### About this exercise
The records below should be printed once more, exactly as they appear.

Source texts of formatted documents
|---|
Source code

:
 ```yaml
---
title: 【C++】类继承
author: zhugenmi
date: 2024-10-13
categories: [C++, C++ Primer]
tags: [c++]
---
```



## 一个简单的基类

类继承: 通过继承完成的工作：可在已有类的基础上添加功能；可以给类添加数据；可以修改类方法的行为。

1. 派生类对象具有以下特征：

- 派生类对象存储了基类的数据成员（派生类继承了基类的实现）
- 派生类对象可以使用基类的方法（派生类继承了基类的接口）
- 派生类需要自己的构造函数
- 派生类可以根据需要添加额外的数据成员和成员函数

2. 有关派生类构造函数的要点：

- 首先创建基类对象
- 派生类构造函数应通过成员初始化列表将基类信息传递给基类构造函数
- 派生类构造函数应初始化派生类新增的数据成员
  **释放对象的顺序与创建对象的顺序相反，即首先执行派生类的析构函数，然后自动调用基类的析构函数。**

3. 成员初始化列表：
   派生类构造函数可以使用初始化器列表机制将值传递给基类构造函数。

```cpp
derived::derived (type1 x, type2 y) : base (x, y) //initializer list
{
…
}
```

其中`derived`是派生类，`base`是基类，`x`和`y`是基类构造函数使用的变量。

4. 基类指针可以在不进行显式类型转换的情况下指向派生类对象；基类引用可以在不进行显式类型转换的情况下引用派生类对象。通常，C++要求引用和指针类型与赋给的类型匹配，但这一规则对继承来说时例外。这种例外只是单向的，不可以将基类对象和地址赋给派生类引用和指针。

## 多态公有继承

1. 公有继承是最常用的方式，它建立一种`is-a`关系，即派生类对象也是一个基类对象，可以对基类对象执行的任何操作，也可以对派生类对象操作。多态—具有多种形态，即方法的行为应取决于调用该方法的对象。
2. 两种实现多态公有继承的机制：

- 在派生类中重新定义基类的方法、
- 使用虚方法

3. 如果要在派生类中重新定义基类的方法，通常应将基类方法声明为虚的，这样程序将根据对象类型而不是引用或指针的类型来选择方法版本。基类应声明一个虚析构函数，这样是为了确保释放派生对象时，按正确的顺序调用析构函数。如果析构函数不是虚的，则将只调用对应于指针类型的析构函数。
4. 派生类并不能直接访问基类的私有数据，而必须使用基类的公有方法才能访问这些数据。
|---|
### Exercise solution
Source code

:
 ```yaml
---
title: 【C++】类继承
author: zhugenmi
date: 2024-10-13
categories: [C++, C++ Primer]
tags: [c++]
---
```



## 一个简单的基类

类继承: 通过继承完成的工作：可在已有类的基础上添加功能；可以给类添加数据；可以修改类方法的行为。

1. 派生类对象具有以下特征：

- 派生类对象存储了基类的数据成员（派生类继承了基类的实现）
- 派生类对象可以使用基类的方法（派生类继承了基类的接口）
- 派生类需要自己的构造函数
- 派生类可以根据需要添加额外的数据成员和成员函数

2. 有关派生类构造函数的要点：

- 首先创建基类对象
- 派生类构造函数应通过成员初始化列表将基类信息传递给基类构造函数
- 派生类构造函数应初始化派生类新增的数据成员
  **释放对象的顺序与创建对象的顺序相反，即首先执行派生类的析构函数，然后自动调用基类的析构函数。**

3. 成员初始化列表：
   派生类构造函数可以使用初始化器列表机制将值传递给基类构造函数。

```cpp
derived::derived (type1 x, type2 y) : base (x, y) //initializer list
{
…
}
```

其中`derived`是派生类，`base`是基类，`x`和`y`是基类构造函数使用的变量。

4. 基类指针可以在不进行显式类型转换的情况下指向派生类对象；基类引用可以在不进行显式类型转换的情况下引用派生类对象。通常，C++要求引用和指针类型与赋给的类型匹配，但这一规则对继承来说时例外。这种例外只是单向的，不可以将基类对象和地址赋给派生类引用和指针。

## 多态公有继承

1. 公有继承是最常用的方式，它建立一种`is-a`关系，即派生类对象也是一个基类对象，可以对基类对象执行的任何操作，也可以对派生类对象操作。多态—具有多种形态，即方法的行为应取决于调用该方法的对象。
2. 两种实现多态公有继承的机制：

- 在派生类中重新定义基类的方法、
- 使用虚方法

3. 如果要在派生类中重新定义基类的方法，通常应将基类方法声明为虚的，这样程序将根据对象类型而不是引用或指针的类型来选择方法版本。基类应声明一个虚析构函数，这样是为了确保释放派生对象时，按正确的顺序调用析构函数。如果析构函数不是虚的，则将只调用对应于指针类型的析构函数。
4. 派生类并不能直接访问基类的私有数据，而必须使用基类的公有方法才能访问这些数据。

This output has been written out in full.